I would be doing a disservice to my family if my first article was on something different than Africa USA. This will be the first in a series of articles about Africa USA, and is a general overview of the attraction.
Imagine its 1951, here in Palm Beach County. There were only about 115, 000 people in the county, and Boca Raton was in a bit of post-war funk. Boca Raton had been the site of a huge army air core training base(where Florida Atlantic University now stands). The city and county owned quite a bit of land that was taken back from the Mizner Corporation after the housing bust right before the Great Depression. Into this picture steps an entrepeneurial man of 100% Danish heritage – John Peder Pedersen. He purchased over 300 acres of land from the city of Boca Raton and from Palm Beach
County for about $25 an acre.
So what to do with all that land? As my grandparents were avid gardeners, they first thought to open a botanical garden…but what could make it more exciting? My father, Jack Pedersen, noticed how the land with its grasslands and trees really looked a bit like Africa…so why not create something that had never been done before, create a zoo with no cages? My dad set off for Africa to purchase animals. And people laughed at him. You want to buy HOW many zebra? It took him about two months before anyone would even take him seriously. He did manage to buy many animals and leased a ship called the “African Planet” to ferry the animals from Mombassa to Port Everglades. They also purchased animals from other zoos around the country.
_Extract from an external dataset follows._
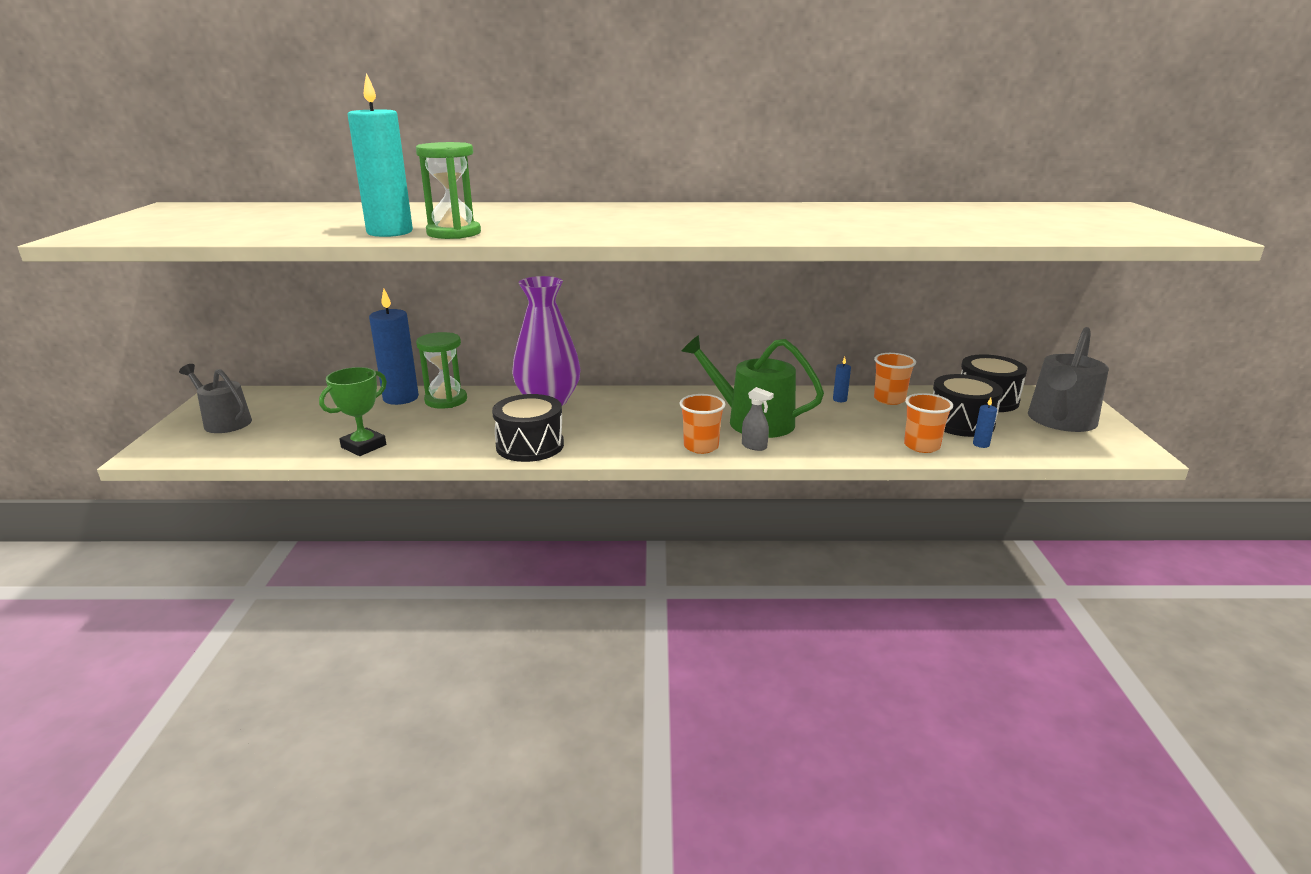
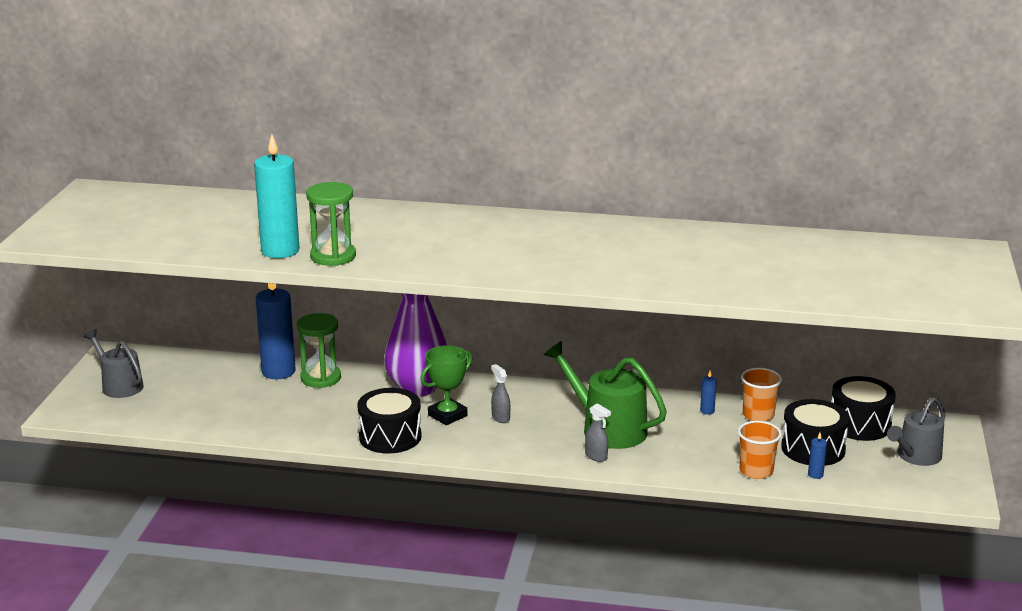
camera: 10 degrees right, 0 degrees up
green trophy [319,367,387,456] -> green trophy moved to [420,345,472,425]
orange cup [679,394,725,454] -> none
grey watering can [1028,327,1109,432] -> grey watering can [887,397,946,466], size x0.66
none -> grey spray bottle [491,364,510,423]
Africa USA opened in March 1953 to great fanfare as Palm Beach county’s largest attraction. There were zebra, ostrich, gazelle, giraffe, gnu, sitatunga and many other African Savannah animals. Visitors could ride an open-air tram through the Tanganika Territory, or take a boat ride past Monkey Island, the Watusi Geyser and Zambezi Falls.
Through many events that future articles will explore, the park closed in September 1961 and became the Camino Gardens subdivision and several shopping centers and professional plazas. The only visible relic from the original park is the geyser base, visible at low tide as a large cement mound in the lagoon. A plaque commemorates Africa USA in the park at the entrance to Camino Gardens.